Here are some of my products that can help kick start your new year!




  1. This will be me on the 27th! Brand new school, new class, and new year level! Gosh it's exciting and daunting all at the same time!! In 9 years of teaching I've been in a different classroom EVERY year!

    Learning to be awesome

    1. I know exactly how you feel Erin! Good luck with setting everything up for the new room! Definitely exciting!

  2. Great post and fabulous advice. I am almost at move 30!

    1. Move 30 is about 20 too many for as long as you have been teaching!

  3. Here in the U.S., I'm into very cold temps and my fifth month of school. I'm home today with a sick daughter. Reading your post was fun! I got to share in some of the back-to-school excitement! Have a great year.
    Laughter and Consistency

    1. Haha! It is funny when our school systems are the opposite! We have to move with the seasons I guess!

  4. What a great post. It is very informative with pragmatic steps for set-up. I just love seeing photos of your fabulous room. It must have been so hard changing rooms so often.

    Emma :)

    1. Thanks Emma for your lovely comments. It is hard work, but exciting at the same time!

  5. Thank you so much for this post. I am a big "checklist" person, and often need a plan of action before I begin working on a project. This is very helpful!

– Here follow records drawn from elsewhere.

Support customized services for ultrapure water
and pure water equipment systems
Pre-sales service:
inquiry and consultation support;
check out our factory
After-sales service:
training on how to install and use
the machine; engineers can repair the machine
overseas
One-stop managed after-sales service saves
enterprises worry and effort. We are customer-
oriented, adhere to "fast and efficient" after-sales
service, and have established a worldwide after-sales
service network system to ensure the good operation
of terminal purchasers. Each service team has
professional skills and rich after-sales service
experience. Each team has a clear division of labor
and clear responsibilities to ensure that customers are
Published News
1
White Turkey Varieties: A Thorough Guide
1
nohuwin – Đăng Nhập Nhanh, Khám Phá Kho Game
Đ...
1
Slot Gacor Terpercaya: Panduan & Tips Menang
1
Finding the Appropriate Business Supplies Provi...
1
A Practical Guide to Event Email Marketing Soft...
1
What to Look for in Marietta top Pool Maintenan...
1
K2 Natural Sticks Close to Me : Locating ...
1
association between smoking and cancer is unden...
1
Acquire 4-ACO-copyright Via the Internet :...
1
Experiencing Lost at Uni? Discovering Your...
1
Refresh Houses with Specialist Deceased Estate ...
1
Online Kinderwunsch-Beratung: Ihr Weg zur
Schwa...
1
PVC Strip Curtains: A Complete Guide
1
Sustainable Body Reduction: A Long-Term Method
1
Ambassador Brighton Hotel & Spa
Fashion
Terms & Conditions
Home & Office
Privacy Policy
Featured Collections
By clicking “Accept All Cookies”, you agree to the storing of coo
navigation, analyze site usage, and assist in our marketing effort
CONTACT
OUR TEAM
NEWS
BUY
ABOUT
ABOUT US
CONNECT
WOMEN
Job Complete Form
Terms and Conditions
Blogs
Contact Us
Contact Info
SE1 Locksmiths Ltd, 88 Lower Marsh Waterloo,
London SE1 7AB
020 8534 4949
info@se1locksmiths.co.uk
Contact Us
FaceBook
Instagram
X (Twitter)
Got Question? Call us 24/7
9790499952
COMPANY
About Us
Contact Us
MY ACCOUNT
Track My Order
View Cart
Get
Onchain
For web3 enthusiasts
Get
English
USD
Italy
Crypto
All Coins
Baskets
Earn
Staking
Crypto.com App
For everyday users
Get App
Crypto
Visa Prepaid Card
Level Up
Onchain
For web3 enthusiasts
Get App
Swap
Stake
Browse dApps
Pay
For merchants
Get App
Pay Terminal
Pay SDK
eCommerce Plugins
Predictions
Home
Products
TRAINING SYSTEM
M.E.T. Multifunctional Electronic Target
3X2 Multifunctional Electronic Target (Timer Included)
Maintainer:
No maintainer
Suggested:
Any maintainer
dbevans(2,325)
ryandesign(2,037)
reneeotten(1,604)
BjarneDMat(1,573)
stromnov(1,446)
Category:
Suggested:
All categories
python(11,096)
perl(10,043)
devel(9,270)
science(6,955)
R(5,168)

  6. Thank you for posting this!!! I am going into my first year of teaching and couldn't be more excited (or nervous). I'm super happy I got kindergarten :)

    Do you have any tips on lesson planning for the first few weeks?? I student taught in 2nd grade and feel like I know nothing about kindergarteners. I am hoping my great team will allow me to use their plans as a guide for a couple of weeks or until I get the hang of things. Hopefully that isn't considered inappropriate for a newbie :/

    As you can see, any advice you have would be so greatly appreciated! Thanks again!!

    1. Roberta Emery, Rhode Island25 August 2015 at 09:19

      Good Luck Taylor. Kinder Kiddos are great. Your first two weeks should be all about your routines, your transitions and such. Spend a great deal of time teaching, rehearsing and all out practicing...once they get it...academics will come along...get them believing in the power of their own unique "community". If you are not sure of your routines and such...sit in your classroom and think out each and every move...how will they line up for lunch? How will they line up for dismissal? How do they get from their seats to the rug and vice versa. and ALWAYS...seek out information on "building wide routines/transitions"...what does the fire drill look like? What about lockdown drills? There are soo many things. Last bit of advice...keep a notebook to journal in at night...write what went well and why you think/know it did...what went so different from your expectations (never say "wrong" because mistakes ARE how we ALL learn)?? Map out the layout of your room and think on it from time to time...make adjustments as needed. Have a wonderful time learning from your kiddos!!